Slashdot Mirror


Negroponte On OLPC's New Path, Plans For XO 3

waderoush writes "After laying off staff and splitting the organization in two, Nicholas Negroponte and the One Laptop Per Child effort may be hitting their stride again. In an interview with Xconomy, Negroponte says he has a new model for getting XO laptops to kids in Gaza and Afghanistan — and reveals more ideas about the planned XO 3 tablet and the future of books. 'Paper books are really dead — they're gone.
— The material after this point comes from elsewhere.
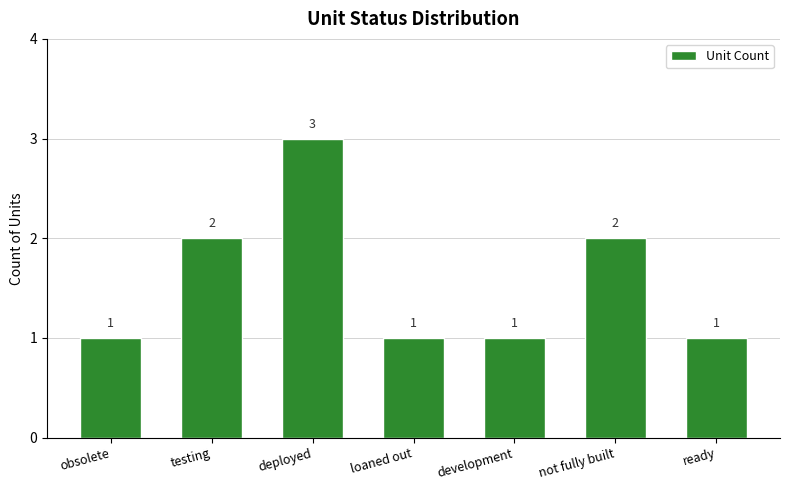

Is it true that the value at testing is 2?

True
And they're not being killed by tablets, they're creating tablets,' he says."

2 of 122 comments (clear)

  1. Re:delivery by cluster bomb by blair1q · · Score: 0, Offtopic

    It's not just paste.

    I have frequent trouble getting the word spelled "r-e-p-l-a-c-e" into posts.
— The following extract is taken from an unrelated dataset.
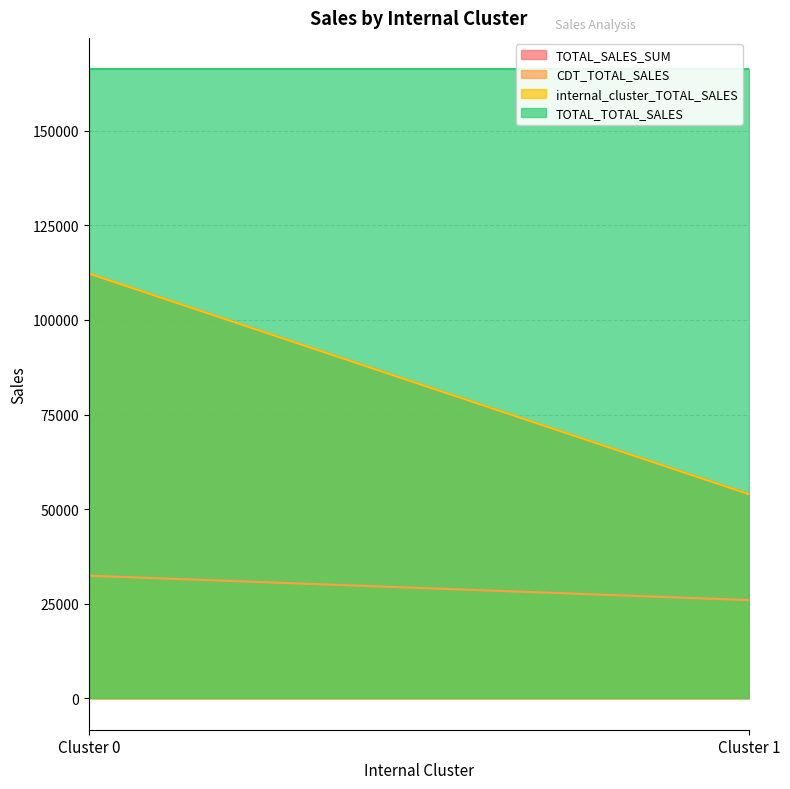

What is the average value of the internal_cluster_TOTAL_SALES series?

83112.7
    Something in the script is probably doing an eval in a way that considers it a keyword.

    Which I'm sure perks up the ears of code-injection sploiters.

  2. Re:I like paper books by Moryath · · Score: 0, Offtopic

    The only hardware requirements are eyes and hands, and the only software requirement is a brain, neither of which will go out of style in my lifetime.
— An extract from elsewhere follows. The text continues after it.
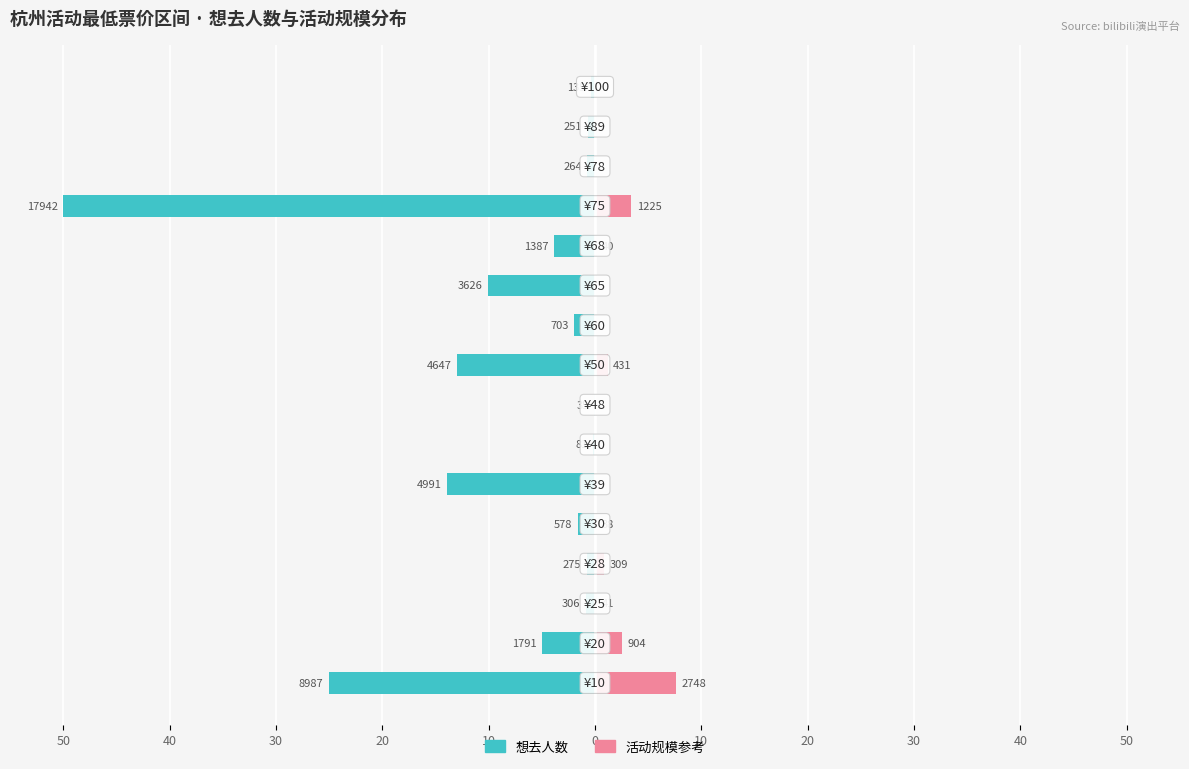

What is the value of the 想去人数 bar at the 5th from the left?

-1.6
    Surely you jest - didn't you know that brains are already fast going out of style?

    Especially when we have two political parties, one of which has as its base an entrenched, uneducated set of idiots in urban ghettos, the other a base of entrenched, uneducated rural rednecks and each party happy to keep the system set up so that a real, solid, well-rounded education that includes critical thinking processes and actual techniques of learning (as opposed to memorizing stock answers to just barely pass standardized multiple-guess tests) is the last thing they will ever have the opportunity to experience?

    Even worse when each of these parties campaigns on the idea that the other side's basically a collection of morons, and that they can have no valid points in any discussion at all?

    It would seem the use of a brain has already gone out the window. Instead, we have to have instructions on a box of toothpicks, and warnings about "do not iron clothes while wearing them", lest some brain-donor injure themselves and launch a frivolous lawsuit that somehow winds up with a $millions judgement because they managed to fit 12 other brain-donors into the jury and win the Lawsuit Lottery?